Por um momento, fica calado.

– Sim.

– Teria... – Engulo o pequeno nó que se formou na minha garganta. – Se me tivesses dito, podia ter estado lá para ti. Mas tu simplesmente... descartaste-me. Sabes disso.

– Não podia voltar – diz, cerrando os dentes. – Foi só isso que te disse. Nunca disse que já não te amava. – Lança-me um olhar. – Foste tu quem quis acabar com o que tínhamos. Tu é que começaste a namorar com esse tal Brócolo.

Reviro os olhos.

– O nome dele é Brock.

– Estou só a dizer que foste tu quem quis seguir em frente. Não eu. Eu ainda... Eu nunca deixei de sentir amor por ti.

Resfolego.

– Sim, pois. Esperas que acredite que não estiveste com nenhuma outra mulher depois de mim.

– Não. Nenhuma outra mulher.

Os seus olhos encontram os meus – está a falar a sério. Algo que o Enzo não faz é mentir. Não a mim, pelo menos. Por outro lado, posso estar enganada. Também não o tomava por um perseguidor.

– Não devias ter começado a seguir-me daquela maneira – digo com severidade. – Foi sinistro. Devias ter-me dito que estavas de volta.

– Para me poderes mandar passear? – As suas sobrancelhas negras arqueiam-se. – Enfim, como disse, sou guarda-costas. Precisas de um guarda-costas.

– Não preciso nada. Sei tomar conta de mim mesma.

Agora é a vez do Enzo resfolegar.

– Oh, a sério Vives naquele bairro terrível do sul do Bronx. Achas que não precisas que vele por ti? Pois deixa-me jurar-te que houve pelo menos um dia em que não terias chegado da estação de comboios ao teu prédio, se eu não tivesse estado atrás de ti, a fazer de guarda-costas.

Todos os pelos na parte de trás do meu pescoço se eriçam.
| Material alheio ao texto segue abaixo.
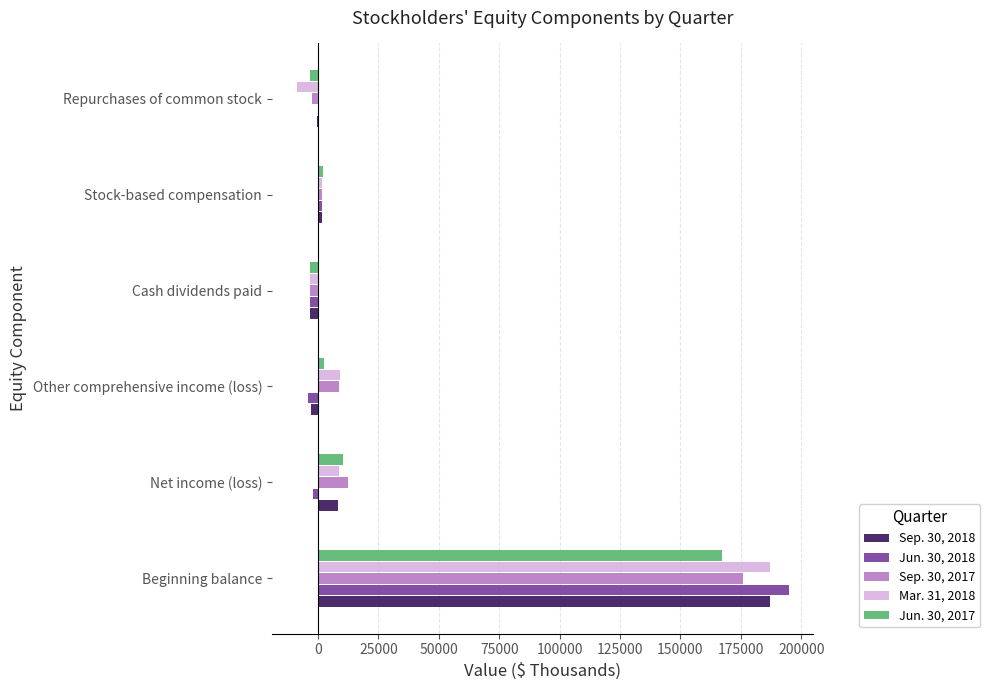

Is the value of Jun. 30, 2017 at Repurchases of common stock greater than the value of Jun. 30, 2018 at Beginning balance?

No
Estará a dizer a verdade? Haveria perigos à espreita nas sombras atrás de mim que derrotou antes que eu sequer percebesse?

– Como disseste, tenho namorado – digo baixinho. – E, se eu precisar, pode proteger-me, muito obrigada.

– Como te protegeu do Xavier Marin?

Ouvir o nome desse homem dos lábios do Enzo é como um murro no rosto.

– O que queres dizer com isso?

Mesmo no escuro, posso ver as mãos do Enzo cerrar-se em punhos.

– Aquele homem... atacou-te. Não pude fazer nada para o impedir porque foi no teu próprio prédio. E depois deixa-

ramno simplesmente livre. E esse teu Brócolo...

Sinto o rosto a arder.

– Brock.

– Desculpa. Brock. – A sua voz está eivada de fúria. – Não fez nada. Nada. Não se importa que o homem que lhe atacou a namorada continue por aí. Sem castigo! Saiu impune! Mas eu... eu importo-me. – Bate com um punho no peito. – Por isso assegurei que tem o que merece, de que nunca mais te volta a incomodar.

Subitamente, sinto a cabeça à roda. Lembro-me do Xavier a ser levado do meu prédio algemado, a gritar que as drogas encontradas não lhe pertenciam. A Sra. Randall disse que todos tinham ficado surpreendidos ao saber que andava a traficar droga.

– Foste tu que...

Encolhe um ombro.

– Conheço um tipo.

É devido ao Enzo que o Xavier está na prisão. Se não fosse por ele, aquele homem ainda andaria nas ruas. O Enzo tem razão – o Brock não fez nada.

Subitamente, já não sei o que pensar.

– Anda – diz, acenando com uma mão na direção do seu Mazda. – Dou-te boleia para casa. Tu, pensa se me odeias ou não.

É justo.

Subo para o carro ao lado do Enzo, que se senta no lugar do condutor. Tem o seu cheiro. Aquele cheiro amadeirado que sempre o acompanha. Fecho os olhos, perdida no passado. Por que teve de partir? Agora as coisas são tão complicadas. Fez demasiadas coisas erradas. Não posso simplesmente perdoar-lhe.

Pois não?

– Então – diz, ao começarmos a dirigir-nos à zona alta da cidade. – Para onde ias hoje com tanta pressa?